I watched Transformers in theaters ten years ago. Among the things I enjoyed was the music. Steve Jablonsky’s Transformers scores have all had a certain style: electronic-heavy, percussion-driven, and fast-paced music with zero restraint. Jablonsky returns for his fifth score and it’s… different. There’s over two hours of music released, making this the most complete official release of any of the scores. The music itself is also… different.
What first hit me was the quiet restraint found in several tracks (“Izzy”, “Running Out of Tomorrows”, “Merlin’s Staff”, “Seglass Ni Tonday” and others). Unlike past scores these tracks have definitive themes, aren’t reliant on fast drum beats and provide a traditional sound from all the computerized noise. The melodies aren’t anything spectacular but for Transformers it’s a welcome change. You can actually believe they were performed by an orchestra.
“Quintessa” is another new addition to the established sound. Harsh horns and a deep electronic undercurrent remind me of Alien: Covenant‘s unsettling material. For a villain theme it’s welcome in its difference even when more usual instruments start taking over. This is paralleled in “History of Transformers” before it goes down generic lane.

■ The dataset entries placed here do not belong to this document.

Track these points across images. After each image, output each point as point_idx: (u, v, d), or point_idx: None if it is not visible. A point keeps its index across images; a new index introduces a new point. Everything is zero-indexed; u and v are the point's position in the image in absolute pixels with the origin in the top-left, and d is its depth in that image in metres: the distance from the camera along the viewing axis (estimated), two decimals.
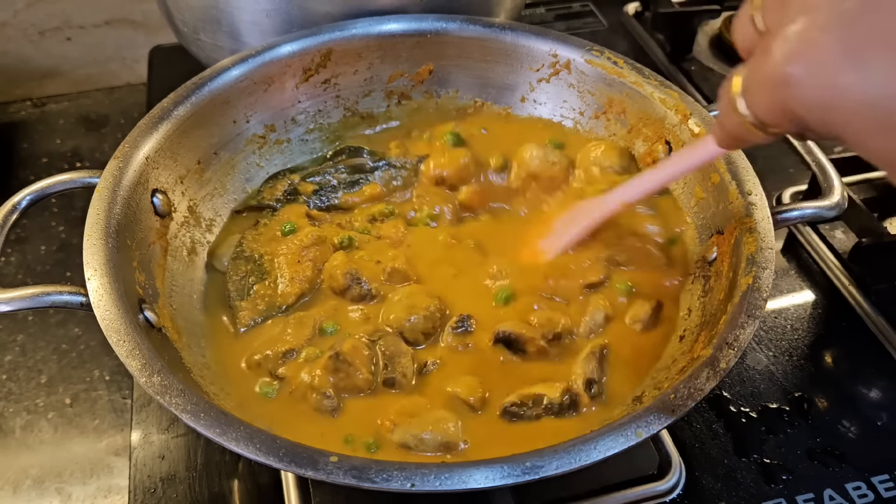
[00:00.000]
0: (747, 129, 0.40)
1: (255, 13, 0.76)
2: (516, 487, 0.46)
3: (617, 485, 0.60)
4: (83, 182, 0.60)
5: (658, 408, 0.47)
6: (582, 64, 0.74)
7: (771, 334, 0.73)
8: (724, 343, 0.50)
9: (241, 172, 0.73)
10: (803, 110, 0.35)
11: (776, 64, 0.35)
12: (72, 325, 0.81)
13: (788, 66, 0.34)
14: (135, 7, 1.11)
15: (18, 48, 1.11)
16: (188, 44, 0.85)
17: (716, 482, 0.62)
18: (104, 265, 0.53)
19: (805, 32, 0.34)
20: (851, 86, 0.32)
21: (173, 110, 0.66)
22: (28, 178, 0.98)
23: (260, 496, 0.61)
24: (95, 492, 0.68)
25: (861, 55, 0.32)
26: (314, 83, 0.76)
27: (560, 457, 0.44)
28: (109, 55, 1.15)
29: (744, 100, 0.39)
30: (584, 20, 1.14)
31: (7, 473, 0.69)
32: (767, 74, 0.36)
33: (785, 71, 0.34)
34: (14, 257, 0.88)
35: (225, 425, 0.45)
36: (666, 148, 0.70)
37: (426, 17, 0.76)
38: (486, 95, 0.80)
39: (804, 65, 0.34)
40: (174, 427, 0.65)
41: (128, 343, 0.49)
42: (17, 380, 0.76)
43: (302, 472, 0.43)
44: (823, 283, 0.78)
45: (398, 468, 0.43)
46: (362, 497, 0.57)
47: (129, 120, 1.07)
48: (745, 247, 0.56)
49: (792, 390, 0.68)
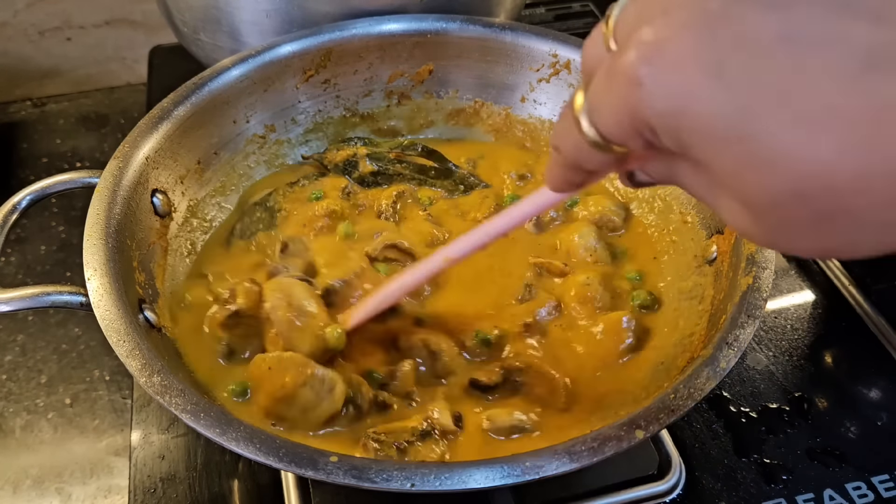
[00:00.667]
0: (588, 148, 0.36)
1: (255, 13, 0.76)
2: (516, 487, 0.46)
3: (617, 485, 0.60)
4: (83, 182, 0.60)
5: (658, 408, 0.47)
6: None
7: (771, 334, 0.73)
8: (724, 343, 0.50)
9: (241, 172, 0.73)
10: (653, 115, 0.31)
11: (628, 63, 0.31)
12: (72, 325, 0.81)
13: (640, 65, 0.31)
14: (135, 7, 1.11)
15: (18, 48, 1.11)
16: (188, 44, 0.85)
17: (716, 482, 0.62)
18: (104, 265, 0.53)
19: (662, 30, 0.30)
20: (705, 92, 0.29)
21: (173, 110, 0.66)
22: (28, 178, 0.98)
23: (260, 496, 0.61)
24: (95, 492, 0.68)
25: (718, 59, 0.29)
26: (314, 83, 0.76)
27: (560, 457, 0.44)
28: (109, 55, 1.15)
29: (587, 115, 0.35)
30: (584, 20, 1.14)
31: (7, 473, 0.69)
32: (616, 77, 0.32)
33: (636, 71, 0.31)
34: (14, 257, 0.88)
35: (225, 425, 0.45)
36: None
37: (426, 17, 0.76)
38: (486, 95, 0.80)
39: (658, 64, 0.30)
40: (174, 427, 0.65)
41: (128, 343, 0.49)
42: (17, 380, 0.76)
43: (302, 472, 0.43)
44: (823, 283, 0.78)
45: (398, 468, 0.43)
46: (362, 497, 0.57)
47: (129, 120, 1.08)
48: (745, 247, 0.56)
49: (792, 390, 0.68)
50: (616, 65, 0.32)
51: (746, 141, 0.29)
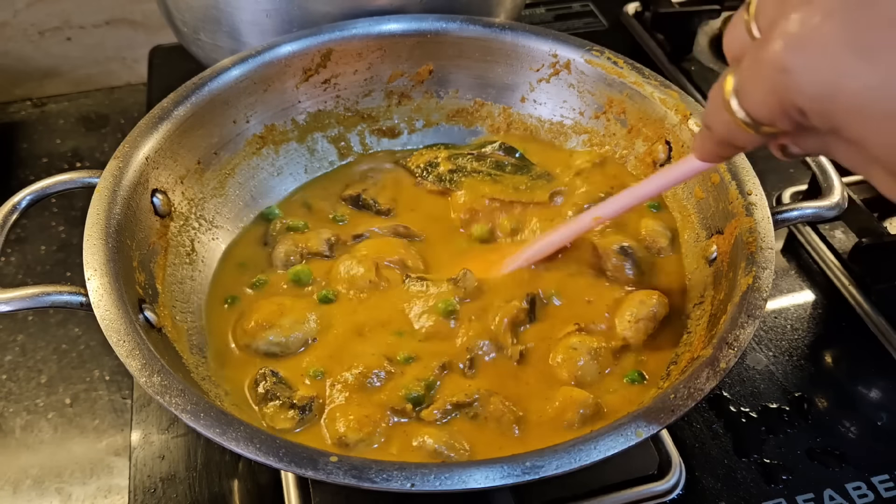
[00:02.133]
0: (738, 128, 0.38)
1: (255, 13, 0.76)
2: (516, 487, 0.46)
3: (617, 485, 0.60)
4: (83, 182, 0.60)
5: (658, 408, 0.47)
6: (582, 64, 0.74)
7: (771, 334, 0.73)
8: (724, 343, 0.50)
9: (241, 172, 0.73)
10: (803, 99, 0.33)
11: (775, 52, 0.33)
12: (72, 325, 0.81)
13: (788, 53, 0.33)
14: (135, 7, 1.11)
15: (18, 48, 1.11)
16: (188, 44, 0.85)
17: (716, 482, 0.62)
18: (104, 265, 0.53)
19: (807, 19, 0.32)
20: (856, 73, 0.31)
21: (173, 110, 0.66)
22: (28, 178, 0.98)
23: (260, 496, 0.61)
24: (95, 492, 0.68)
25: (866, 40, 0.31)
26: (314, 83, 0.76)
27: (560, 457, 0.44)
28: (109, 55, 1.15)
29: (736, 97, 0.37)
30: (584, 20, 1.14)
31: (7, 473, 0.69)
32: (765, 64, 0.34)
33: (784, 58, 0.33)
34: (14, 257, 0.88)
35: (225, 425, 0.45)
36: (666, 148, 0.70)
37: (426, 17, 0.76)
38: (486, 95, 0.80)
39: (805, 51, 0.32)
40: (174, 427, 0.65)
41: (128, 343, 0.49)
42: (17, 380, 0.76)
43: (302, 472, 0.43)
44: (823, 283, 0.78)
45: (398, 468, 0.43)
46: (362, 497, 0.57)
47: (129, 120, 1.07)
48: (745, 247, 0.56)
49: (792, 390, 0.68)
50: (763, 53, 0.34)
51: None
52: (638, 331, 0.61)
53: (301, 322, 0.61)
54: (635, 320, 0.61)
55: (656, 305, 0.61)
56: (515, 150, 0.77)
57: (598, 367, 0.59)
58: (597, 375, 0.59)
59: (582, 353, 0.59)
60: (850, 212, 0.74)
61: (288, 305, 0.62)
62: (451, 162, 0.75)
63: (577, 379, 0.58)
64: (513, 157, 0.76)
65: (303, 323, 0.61)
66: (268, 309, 0.61)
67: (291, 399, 0.56)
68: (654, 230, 0.68)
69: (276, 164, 0.76)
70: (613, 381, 0.59)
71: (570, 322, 0.62)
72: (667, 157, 0.70)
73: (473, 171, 0.74)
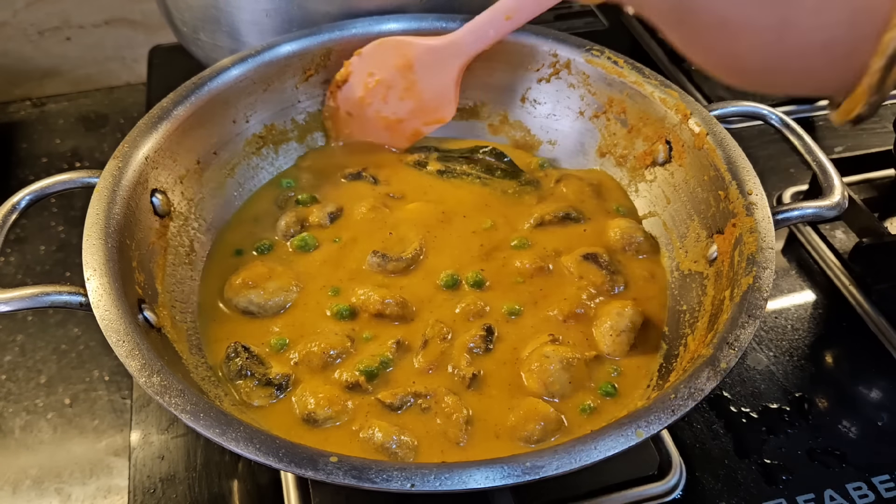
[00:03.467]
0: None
1: (254, 13, 0.76)
2: (516, 487, 0.46)
3: (617, 485, 0.60)
4: (83, 182, 0.60)
5: (658, 408, 0.47)
6: (582, 64, 0.74)
7: (771, 334, 0.73)
8: (725, 343, 0.50)
9: (241, 172, 0.73)
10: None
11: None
12: (71, 325, 0.81)
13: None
14: (134, 7, 1.11)
15: (18, 48, 1.11)
16: (188, 43, 0.85)
17: (716, 482, 0.62)
18: (104, 265, 0.53)
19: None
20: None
21: (173, 110, 0.65)
22: (28, 178, 0.98)
23: (260, 496, 0.61)
24: (95, 492, 0.68)
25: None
26: (314, 83, 0.76)
27: (560, 457, 0.44)
28: (109, 55, 1.15)
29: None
30: (584, 20, 1.14)
31: (7, 473, 0.69)
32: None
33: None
34: (14, 257, 0.88)
35: (225, 425, 0.45)
36: (666, 147, 0.70)
37: (426, 17, 0.76)
38: (486, 95, 0.80)
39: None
40: (174, 427, 0.65)
41: (127, 343, 0.49)
42: (16, 380, 0.76)
43: (302, 472, 0.43)
44: (824, 283, 0.78)
45: (398, 468, 0.43)
46: (362, 497, 0.57)
47: (128, 120, 1.07)
48: (746, 247, 0.56)
49: (792, 390, 0.68)
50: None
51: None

Strangely, the main series themes are absent throughout over half the score. That is until “Two Moons” where an old Deception motif makes a sudden appearance. “Your Voice” briefly reintroduces another old motif before an Optimus Prime cue makes a welcome return. The theme from “Arrival to Earth” in the first film also comes back in “I Had My Moment”. The most satisfying reappearances are “Did You Forget Who I Am”, a reworked Optimus cue from the first film, and “Calling All Autobots”, the reworked Autobot theme from the first film.
That doesn’t mean standard action pieces are forgotten. “The Coming of Cybertron” and “Megatron Negotiation”, among others, assault the ears with unforgiving electronics and electric guitars. If you’ve listened to other Jablonsky scores it’s nothing new. Many other tracks (which I won’t name here) contain more of the action score tropes we’ve all come to expect. The Inception horn even makes a unfortunate cameo.
Transformers: The Last Knight has 34 tracks on the album. About half are straight-up action pieces we’ve heard a thousand times. Don’t get me wrong, this is still a Transformers score, first and foremost. However it also has quiet moments, string solos, plenty of callbacks to previous scores and incorporates several popular themes. Overall, this is arguably Jablonsky’s most varied score of the franchise and among his better compositions.